3. Bee-Man (Harvey Comics)
Barry E. Eames, neglected grunt for the space program, redirects a Mars probe to land in the desert so as to reap its scientific rewards, and show everyone who's boss. He finds the probe, which resembles a big rock, and is suddenly attacked and stung by wild, giant Mars bees. He proceeds to wander around the desert pissing and moaning about said bee stings, until coming to his senses and making a "beeline" for the nearest hospital. Eames now has a super-fast heart beat, as well as other strange physiological issues that would most likely come up when attacked by bees from another planet. Now Barry's really mad at these bees, so he hops into the meteorite-looking-probe thing and travels to some planet in the general vicinity of Mars. He is greeted by (come on, this is easy) bee creatures that decide to imprison him, because they are planning to attack earth, and they'd rather not advertise. Because the bee creatures hate Barry so much, they present him with a silly bee-like costume. He escapes back to Earth, and gets preachy with everyone about how bugs and insects are going to rule the world. Eames is technically a villain at this point, but government scientists manage to bring him back to his still crazy, but slightly less psychotic self to help save mankind with his silly bee powers. Got it? Great.
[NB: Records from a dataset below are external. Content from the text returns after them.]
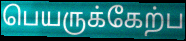
பெயருக்கேற்ப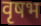
वृषभ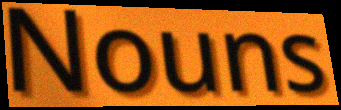
Nouns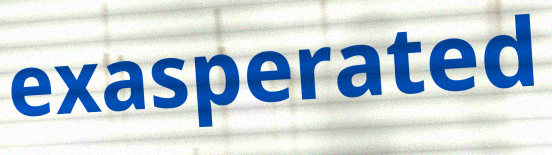
exasperatedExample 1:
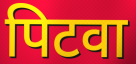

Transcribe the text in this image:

पिटवा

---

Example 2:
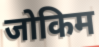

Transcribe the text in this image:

जोकिम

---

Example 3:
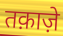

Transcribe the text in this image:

तक़ाज़े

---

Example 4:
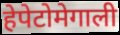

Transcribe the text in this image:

हेपेटोमेगाली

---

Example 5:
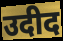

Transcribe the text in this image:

उदीद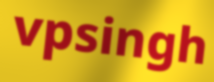
vpsinghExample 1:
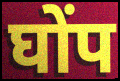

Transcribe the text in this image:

घोंप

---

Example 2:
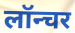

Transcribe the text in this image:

लॉन्चर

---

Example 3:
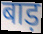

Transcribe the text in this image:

बाड़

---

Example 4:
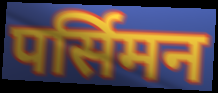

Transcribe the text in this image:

पर्सिमन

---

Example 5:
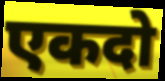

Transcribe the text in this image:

एकदो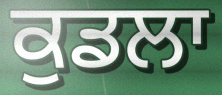
ਕੁਡਲਾ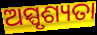
ଅସ୍ପୃଶ୍ୟତାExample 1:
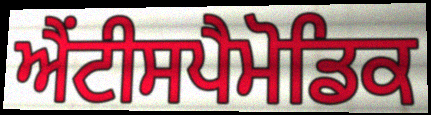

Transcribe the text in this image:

ਐਂਟੀਸਪੈਮੋਡਿਕ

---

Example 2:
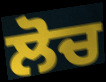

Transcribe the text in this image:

ਲੋਚ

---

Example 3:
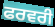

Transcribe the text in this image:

ਫਰਵਰੀ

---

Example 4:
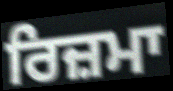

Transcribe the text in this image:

ਰਿਜ਼ਮਾ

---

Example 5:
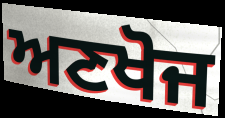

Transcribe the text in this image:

ਅਣਖੋਜ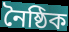
নৈষ্ঠিকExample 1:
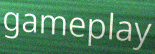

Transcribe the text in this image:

gameplay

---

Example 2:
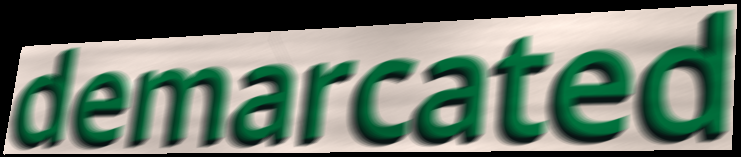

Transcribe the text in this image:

demarcated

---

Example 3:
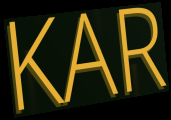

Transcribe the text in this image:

KAR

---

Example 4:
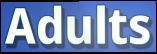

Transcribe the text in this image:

Adults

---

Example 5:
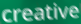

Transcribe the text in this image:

creative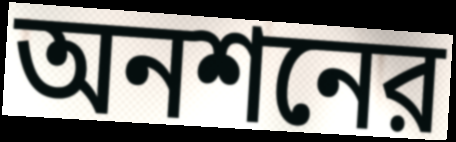
অনশনের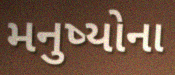
મનુષ્યોના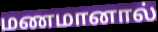
மணமானால்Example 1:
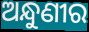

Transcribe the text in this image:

ଅନ୍ଧୁଣୀର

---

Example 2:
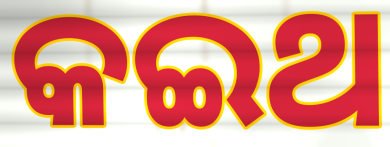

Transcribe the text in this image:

କଇଥ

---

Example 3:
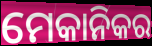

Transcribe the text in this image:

ମେକାନିକର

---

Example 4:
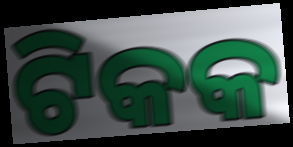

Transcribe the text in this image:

ଟିକକ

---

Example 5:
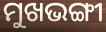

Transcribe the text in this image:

ମୁଖଭଙ୍ଗୀ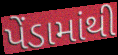
પેંડામાંથી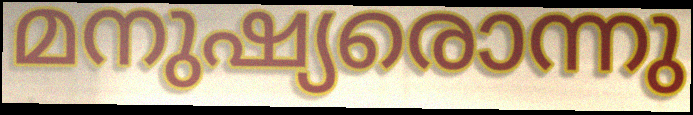
മനുഷ്യരൊന്നു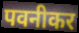
पवनीकरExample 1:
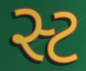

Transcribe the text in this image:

સ્ટ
2. Bouncing Boy (DC Comics)
Chuck Taine is a fat, lazy fellow who is given a bottle of super-plastic fluid by his scientist mentor, who looks oddly like the futuristic version of Gilliam's Baron Munchausen (he mentions to Chuck that he doesn't have time to cork up the fluid, so be careful! Nice move.). He's instructed to courier the super-plastic fluid to the science council, but gets sidetracked and wanders off to watch the Robot Gladiator Fair. While enjoying the festivities, Chuck mixes up the bottle of “special” liquid with a soda he's drinking. Chuck even seems to notice what he's drinking is not soda, but thinking to himself, “No wonder! It isn't soda. I'm drinking the super-plastic fluid by mistake!!” “Gosh, I feel peculiar,” he thinks. Chuck, you are peculiar... and stupid. The result—Chuck gets really, really fat and turns into Bouncing Boy. Bouncing Boy's powers include the obvious: having the ability to inflate himself and imperviousness to electrical shock (not so obviously). Bouncing Boy has been referred to as “quick-thinking,” which seems like a stretch, when one considers his WTF origin.
1. The Whizzer (Marvel Comics)
While tooling around the wilds of Africa with his father, young Robert Frank is bitten by a cobra. To save his son from certain death, dad gives Robert a transfusion of mongoose blood, because, well, everyone knows nothing cures a cobra bite like a transfusion of mongoose blood! Not only does this innovative medical procedure save his life, but Frank is endowed with the power of super speed and the ability to run around in circles really fast. Unfortunately, The Whizzer was known to favor the bottle, and also suffered from depression, both likely caused from years of wearing canary yellow (with a splash of blue, to make the ensemble pop!), running in circles really fast, and having a mutant son named Nuklo, the unfortunate offspring of The Whizzer and Miss America. The Whizzer suffered at least three heart attacks, with the third apparently ending his life, but certainly not his legacy in the WTF origin annals.